Material provided:
════
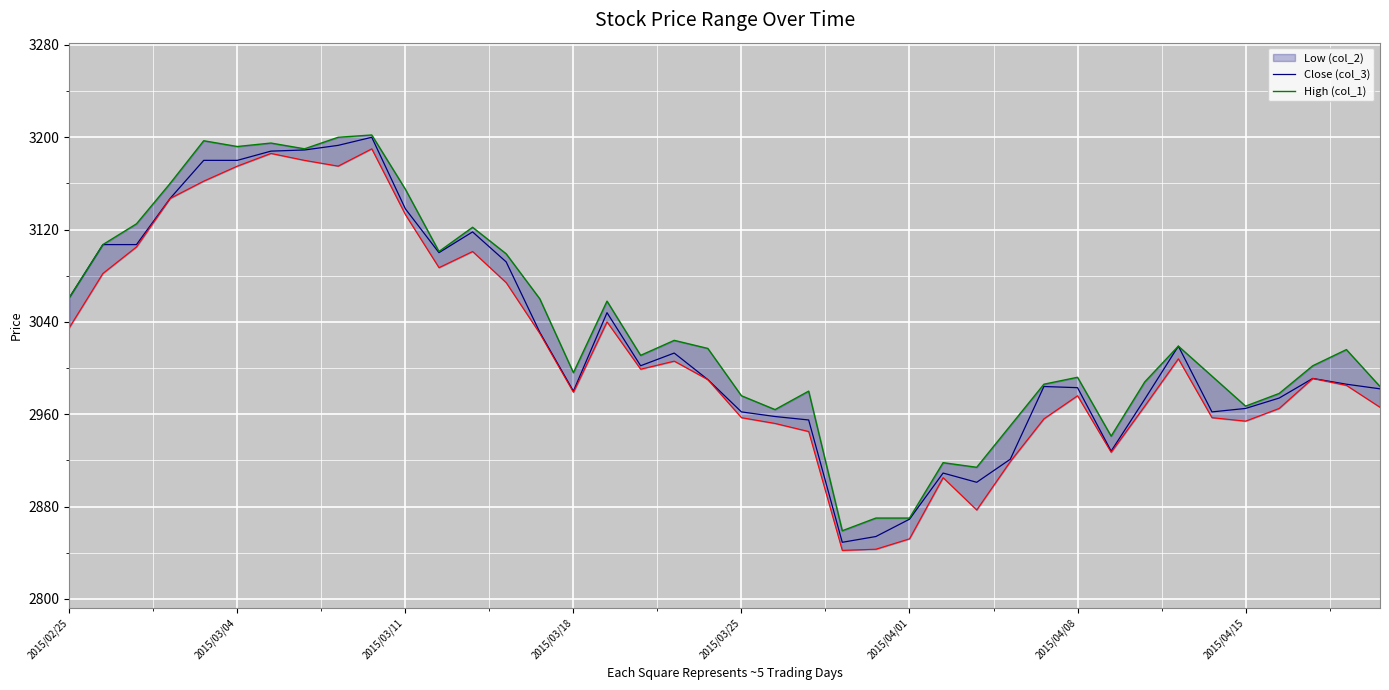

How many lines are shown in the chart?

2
════
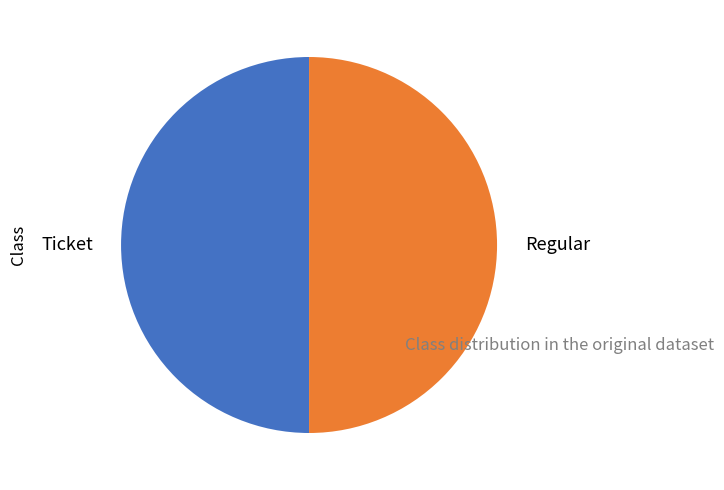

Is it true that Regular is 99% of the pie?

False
════
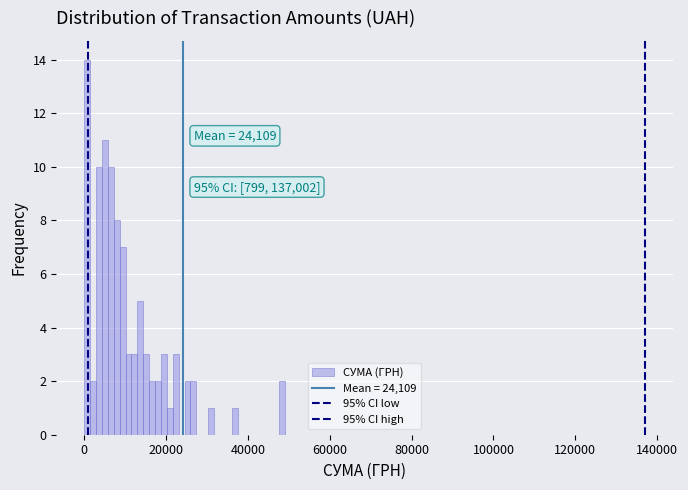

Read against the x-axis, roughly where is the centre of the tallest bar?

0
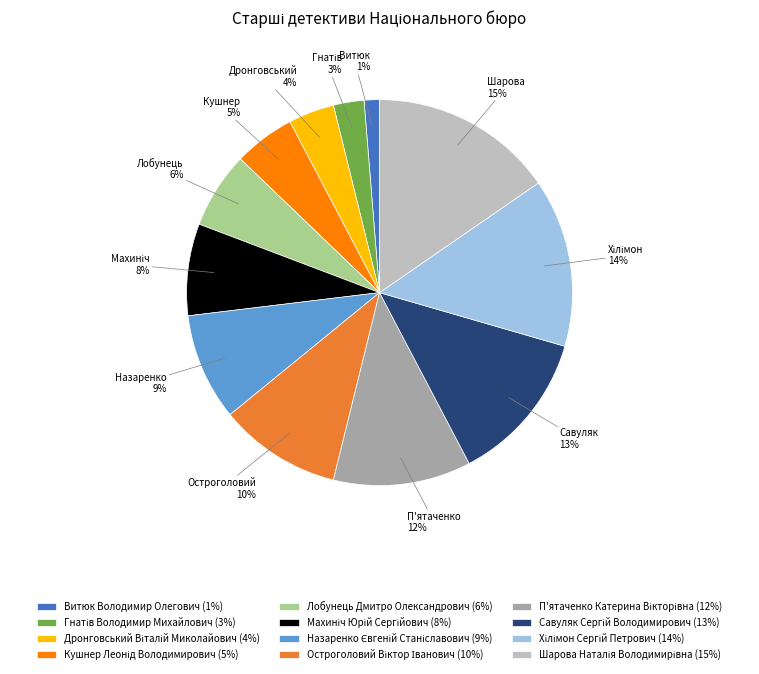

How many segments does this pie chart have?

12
════
What you are asked to do:
Identify every line in the entries above that contains the word "many", and copy each of those lines.

Your response:
How many lines are shown in the chart?
How many segments does this pie chart have?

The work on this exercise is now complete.